_Exercise details_: In the listing below, find every line containing "down" and copy it out.

_Data block_:
=== Begin Enclosure ===
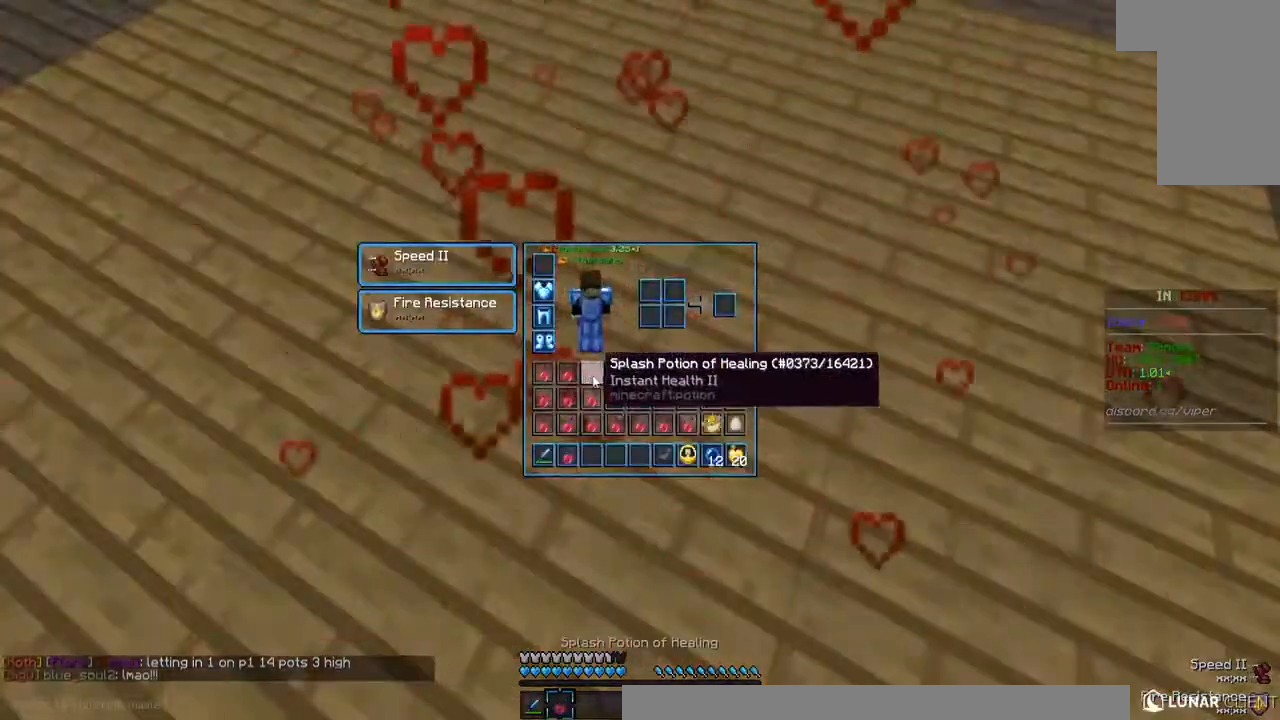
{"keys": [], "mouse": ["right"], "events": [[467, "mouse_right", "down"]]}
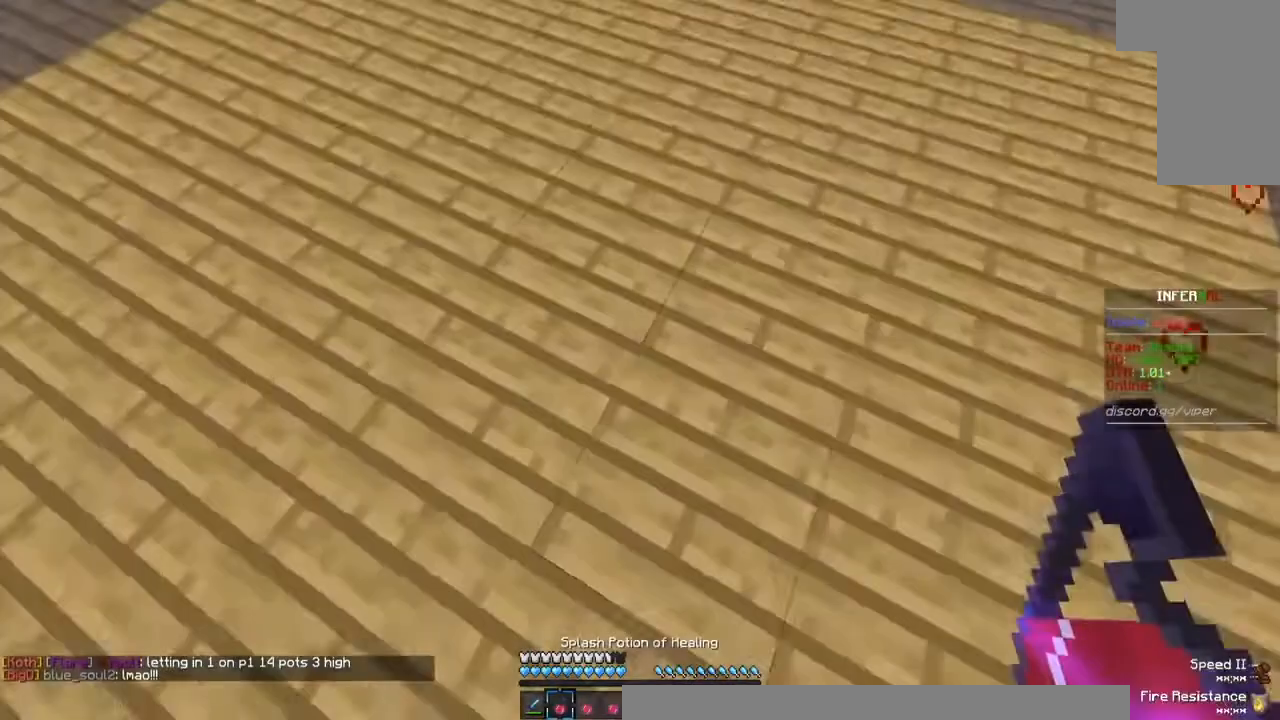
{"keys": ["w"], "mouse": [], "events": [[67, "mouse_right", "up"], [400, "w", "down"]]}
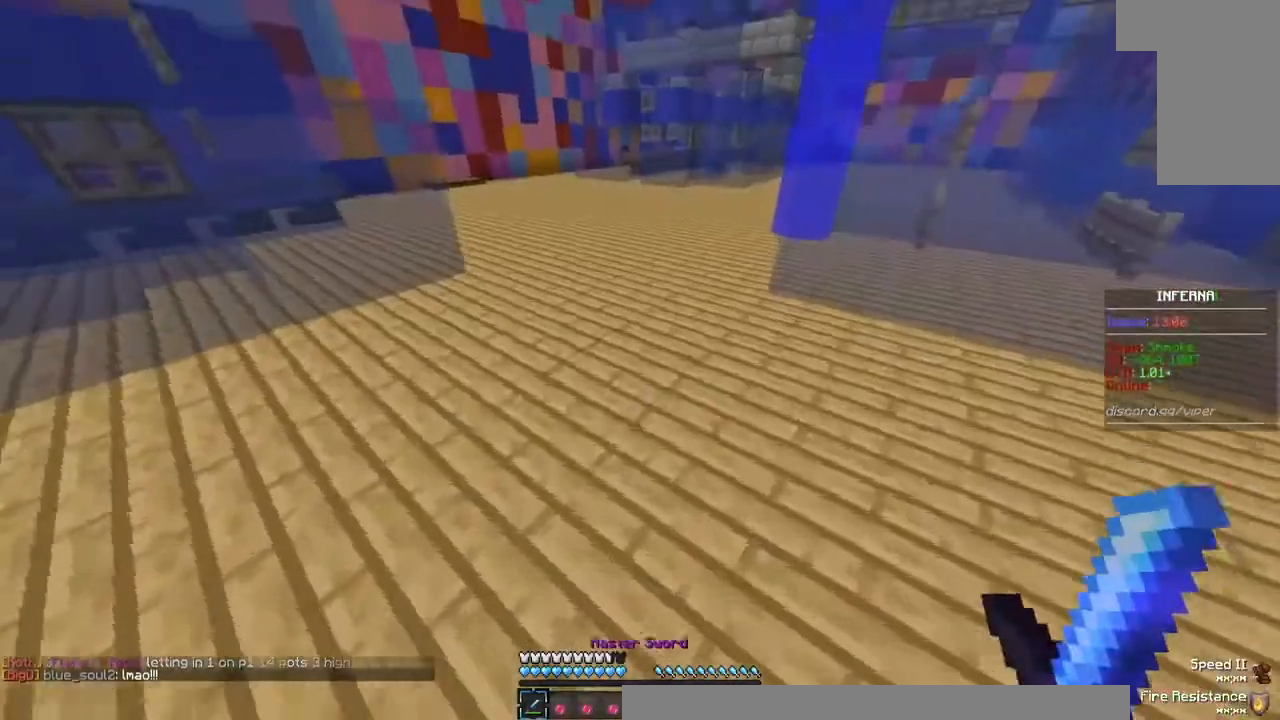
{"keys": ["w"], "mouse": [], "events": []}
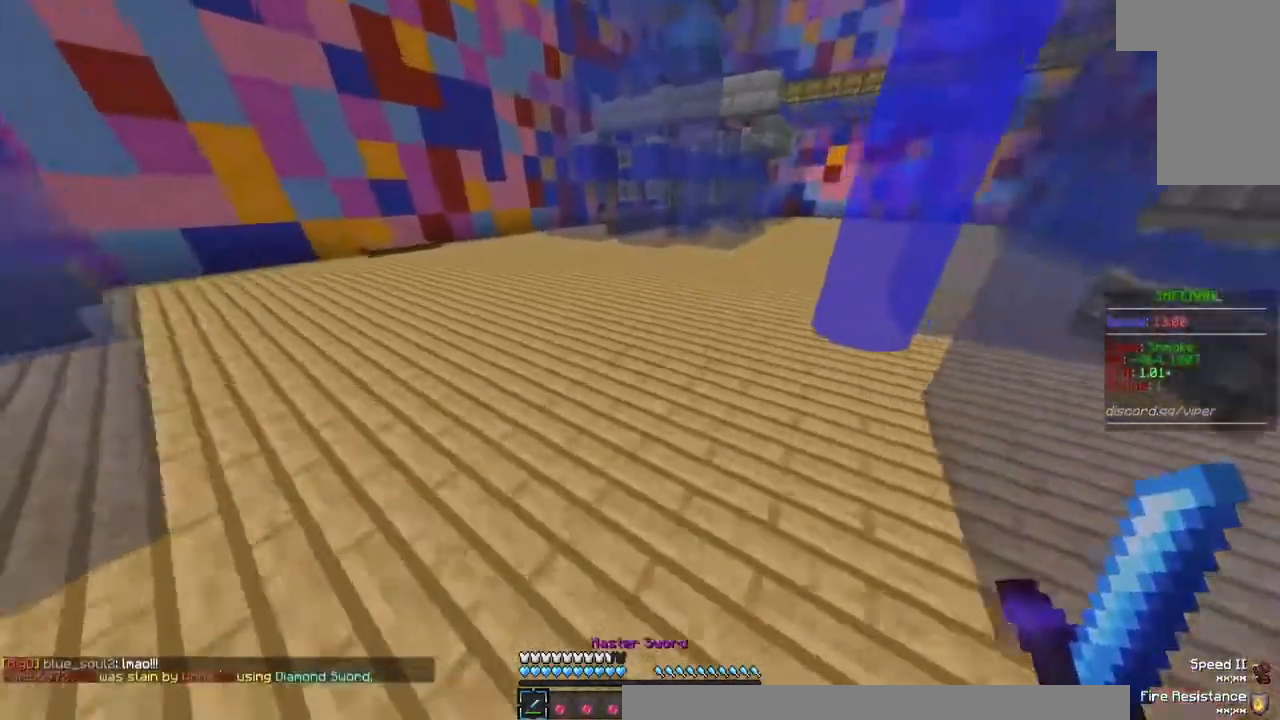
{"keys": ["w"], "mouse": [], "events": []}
=== End Enclosure ===
_Answer to this task_:
{"keys": [], "mouse": ["right"], "events": [[467, "mouse_right", "down"]]}
{"keys": ["w"], "mouse": [], "events": [[67, "mouse_right", "up"], [400, "w", "down"]]}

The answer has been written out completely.